### WORK INSTRUCTION
Whenever a line in this data holds the word "lines", report that line in full.

### DATA PROVIDED
[Start of section]

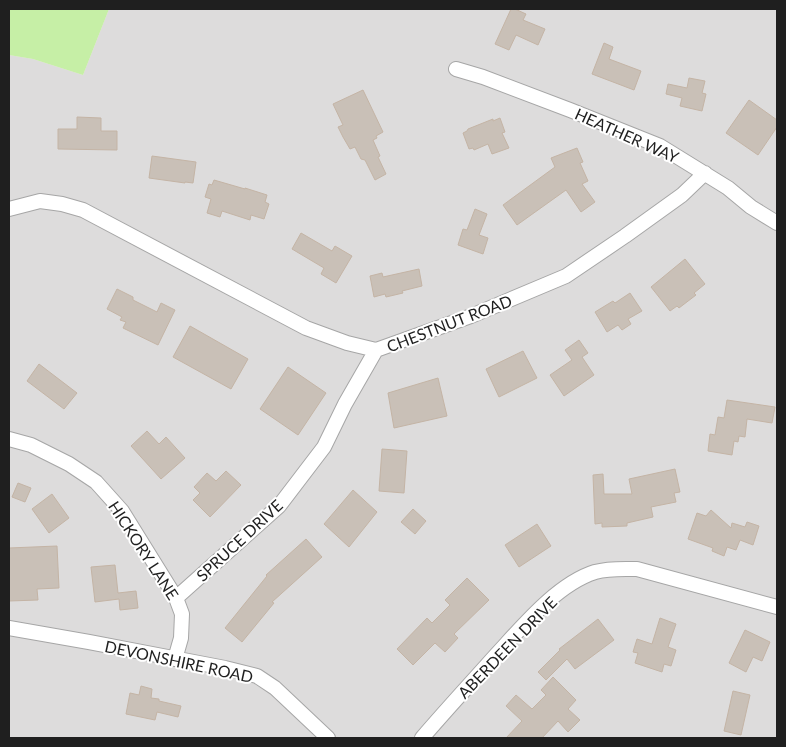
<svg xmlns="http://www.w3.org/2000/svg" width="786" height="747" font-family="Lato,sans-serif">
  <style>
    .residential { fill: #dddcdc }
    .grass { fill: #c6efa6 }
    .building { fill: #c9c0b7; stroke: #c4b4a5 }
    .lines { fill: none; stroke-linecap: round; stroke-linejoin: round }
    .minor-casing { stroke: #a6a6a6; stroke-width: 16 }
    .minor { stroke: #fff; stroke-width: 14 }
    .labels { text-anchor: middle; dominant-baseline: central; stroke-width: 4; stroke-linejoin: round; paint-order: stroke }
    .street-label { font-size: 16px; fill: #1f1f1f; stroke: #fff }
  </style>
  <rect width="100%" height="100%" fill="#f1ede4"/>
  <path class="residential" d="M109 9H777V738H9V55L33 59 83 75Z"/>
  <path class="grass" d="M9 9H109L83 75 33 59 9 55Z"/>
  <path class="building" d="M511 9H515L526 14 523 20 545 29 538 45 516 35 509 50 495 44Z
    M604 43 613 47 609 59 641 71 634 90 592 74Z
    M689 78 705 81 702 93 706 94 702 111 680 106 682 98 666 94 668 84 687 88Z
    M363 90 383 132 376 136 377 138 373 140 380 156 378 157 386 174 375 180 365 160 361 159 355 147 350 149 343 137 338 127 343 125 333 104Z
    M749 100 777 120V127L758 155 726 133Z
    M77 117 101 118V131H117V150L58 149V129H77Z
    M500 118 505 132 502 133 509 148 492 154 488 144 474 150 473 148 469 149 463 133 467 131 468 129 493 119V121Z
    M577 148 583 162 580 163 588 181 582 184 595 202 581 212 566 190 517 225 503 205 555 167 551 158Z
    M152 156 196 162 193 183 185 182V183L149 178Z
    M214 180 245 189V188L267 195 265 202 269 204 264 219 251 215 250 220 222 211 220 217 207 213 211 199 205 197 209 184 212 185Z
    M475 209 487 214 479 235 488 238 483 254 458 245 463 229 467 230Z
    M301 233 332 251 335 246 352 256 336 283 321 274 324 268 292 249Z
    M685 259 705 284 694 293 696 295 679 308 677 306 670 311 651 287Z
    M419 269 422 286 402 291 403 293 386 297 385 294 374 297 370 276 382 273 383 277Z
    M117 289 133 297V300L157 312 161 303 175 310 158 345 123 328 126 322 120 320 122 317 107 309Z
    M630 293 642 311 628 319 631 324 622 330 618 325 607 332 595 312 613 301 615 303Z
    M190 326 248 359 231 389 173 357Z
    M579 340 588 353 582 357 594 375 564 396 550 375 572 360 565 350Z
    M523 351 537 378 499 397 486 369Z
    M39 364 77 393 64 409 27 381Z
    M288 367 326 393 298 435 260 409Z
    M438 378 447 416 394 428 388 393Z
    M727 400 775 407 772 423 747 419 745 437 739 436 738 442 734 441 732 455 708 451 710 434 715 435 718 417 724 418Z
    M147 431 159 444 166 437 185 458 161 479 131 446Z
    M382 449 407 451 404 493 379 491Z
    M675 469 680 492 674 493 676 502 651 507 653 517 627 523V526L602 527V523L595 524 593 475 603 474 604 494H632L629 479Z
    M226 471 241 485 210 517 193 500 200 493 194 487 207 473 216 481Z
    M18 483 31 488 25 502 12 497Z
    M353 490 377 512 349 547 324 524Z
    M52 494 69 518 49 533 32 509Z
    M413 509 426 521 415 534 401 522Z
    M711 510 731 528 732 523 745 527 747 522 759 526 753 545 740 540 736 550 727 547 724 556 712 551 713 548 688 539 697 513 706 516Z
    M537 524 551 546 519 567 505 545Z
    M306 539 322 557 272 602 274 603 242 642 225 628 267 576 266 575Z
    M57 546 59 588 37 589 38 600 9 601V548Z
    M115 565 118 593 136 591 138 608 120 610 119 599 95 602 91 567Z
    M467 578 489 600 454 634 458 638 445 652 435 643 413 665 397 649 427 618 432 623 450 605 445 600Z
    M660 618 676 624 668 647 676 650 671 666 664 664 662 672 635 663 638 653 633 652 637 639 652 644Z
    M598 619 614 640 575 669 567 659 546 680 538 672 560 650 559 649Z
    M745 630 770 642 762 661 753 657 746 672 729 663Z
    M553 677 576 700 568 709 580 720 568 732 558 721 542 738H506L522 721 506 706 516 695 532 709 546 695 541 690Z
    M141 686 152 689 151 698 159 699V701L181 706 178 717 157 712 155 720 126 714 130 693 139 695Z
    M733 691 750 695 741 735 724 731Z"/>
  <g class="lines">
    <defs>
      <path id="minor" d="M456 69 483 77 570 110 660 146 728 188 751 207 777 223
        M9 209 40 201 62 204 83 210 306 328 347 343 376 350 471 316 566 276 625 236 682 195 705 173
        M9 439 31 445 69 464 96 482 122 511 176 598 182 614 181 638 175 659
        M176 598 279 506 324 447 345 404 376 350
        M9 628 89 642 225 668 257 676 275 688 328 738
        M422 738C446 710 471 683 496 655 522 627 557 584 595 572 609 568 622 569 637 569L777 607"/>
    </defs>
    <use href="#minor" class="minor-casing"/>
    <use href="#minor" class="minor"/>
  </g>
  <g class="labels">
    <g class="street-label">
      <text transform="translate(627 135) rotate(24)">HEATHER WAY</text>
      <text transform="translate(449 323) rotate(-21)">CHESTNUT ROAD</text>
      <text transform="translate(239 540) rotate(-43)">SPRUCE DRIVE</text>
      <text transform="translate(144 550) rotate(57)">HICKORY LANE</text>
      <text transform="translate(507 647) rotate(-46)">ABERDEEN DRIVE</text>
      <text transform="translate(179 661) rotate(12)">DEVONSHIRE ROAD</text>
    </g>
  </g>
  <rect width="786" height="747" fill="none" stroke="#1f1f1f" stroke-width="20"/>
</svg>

[End of section]

### TASK OUTPUT
    .lines { fill: none; stroke-linecap: round; stroke-linejoin: round }
  <g class="lines">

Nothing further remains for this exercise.